The Long-Term Impact of Scorekeeping
Results consistently showed that scorekeeping predicts decreased relationship satisfaction. Even two years after an exchange-oriented mindset emerged, affected couples reported lower overall happiness. Interestingly, the negative effect occurred regardless of whether both partners engaged in scorekeeping. If one partner maintained a tally of contributions, satisfaction declined for both.
The research also clarified directionality. Dissatisfaction did not lead individuals to keep score; instead, scorekeeping itself was an independent factor contributing to tension and unhappiness.
In practical terms, pointing out small imbalances—such as who cleaned the kitchen or earned more in a given month—can transform otherwise affectionate interactions into subtle competitions. Over time, these small moments accumulate, leading to exhaustion and resentment.
Maturity Reduces Exchange Orientation

Freepik | As couples mature, they learn to give freely, realizing love isn’t a transaction.
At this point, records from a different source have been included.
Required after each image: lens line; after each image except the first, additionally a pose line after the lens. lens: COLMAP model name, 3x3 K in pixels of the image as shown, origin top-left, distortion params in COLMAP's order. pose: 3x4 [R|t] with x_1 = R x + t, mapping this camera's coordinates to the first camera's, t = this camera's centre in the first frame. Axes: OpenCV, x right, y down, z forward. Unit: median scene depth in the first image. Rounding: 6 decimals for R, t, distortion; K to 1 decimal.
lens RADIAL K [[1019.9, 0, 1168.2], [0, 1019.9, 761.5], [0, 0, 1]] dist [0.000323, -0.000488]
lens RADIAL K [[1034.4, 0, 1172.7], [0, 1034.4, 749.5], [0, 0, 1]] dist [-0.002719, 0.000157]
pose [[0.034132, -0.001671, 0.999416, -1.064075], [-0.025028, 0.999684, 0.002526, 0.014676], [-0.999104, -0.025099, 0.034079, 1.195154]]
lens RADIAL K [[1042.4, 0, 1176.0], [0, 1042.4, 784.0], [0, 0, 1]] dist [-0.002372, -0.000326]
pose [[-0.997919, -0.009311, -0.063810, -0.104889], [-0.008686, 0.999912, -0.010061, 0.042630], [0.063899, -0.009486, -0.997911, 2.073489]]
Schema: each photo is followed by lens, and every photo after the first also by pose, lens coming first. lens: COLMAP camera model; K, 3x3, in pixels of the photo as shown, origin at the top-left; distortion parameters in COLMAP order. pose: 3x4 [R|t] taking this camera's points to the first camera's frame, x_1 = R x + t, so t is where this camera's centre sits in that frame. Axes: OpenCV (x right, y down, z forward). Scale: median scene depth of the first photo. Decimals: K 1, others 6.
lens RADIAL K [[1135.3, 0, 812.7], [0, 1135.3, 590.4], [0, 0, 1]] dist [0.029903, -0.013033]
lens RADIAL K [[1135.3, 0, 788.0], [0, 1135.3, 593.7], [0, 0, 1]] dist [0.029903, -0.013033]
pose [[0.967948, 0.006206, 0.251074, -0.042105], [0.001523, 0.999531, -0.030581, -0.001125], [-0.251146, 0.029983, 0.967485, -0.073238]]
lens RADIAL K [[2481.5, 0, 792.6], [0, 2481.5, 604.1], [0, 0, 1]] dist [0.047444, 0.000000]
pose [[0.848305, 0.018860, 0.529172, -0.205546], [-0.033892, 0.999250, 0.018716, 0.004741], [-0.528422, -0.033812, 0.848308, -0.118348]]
There is a silver lining. The study found that as relationships mature, most couples naturally reduce their exchange tendencies. With time, partners learn that love functions best without constant accounting. Acts of kindness and support are increasingly performed freely, without expecting recognition.
However, some partners struggle to shed the habit of scorekeeping. Persistent focus on fairness and repayment can maintain dissatisfaction, even in otherwise strong relationships. For these individuals, the stress of constant comparison erodes generosity, spontaneity, and intimacy. When interventions or mindset shifts occur later, some relational damage may have already accumulated, making it harder to restore warmth and trust.
Supporting Healthy Relationships
To foster a resilient and fulfilling partnership:
- Give freely, without expecting something in return.
- Acknowledge your partner’s efforts with genuine appreciation instead of measuring them.
- Talk openly about your needs rather than assuming things should feel “fair” on their own.
- Accept that small imbalances happen and don’t define the whole relationship.
Releasing the habit of scorekeeping opens the door to more authentic closeness. Partners who contribute without tracking every favor build trust and gratitude, not resentment. Studies consistently find that when relationships turn into ledgers, satisfaction fades—but when care is given simply because it matters, the bond grows stronger.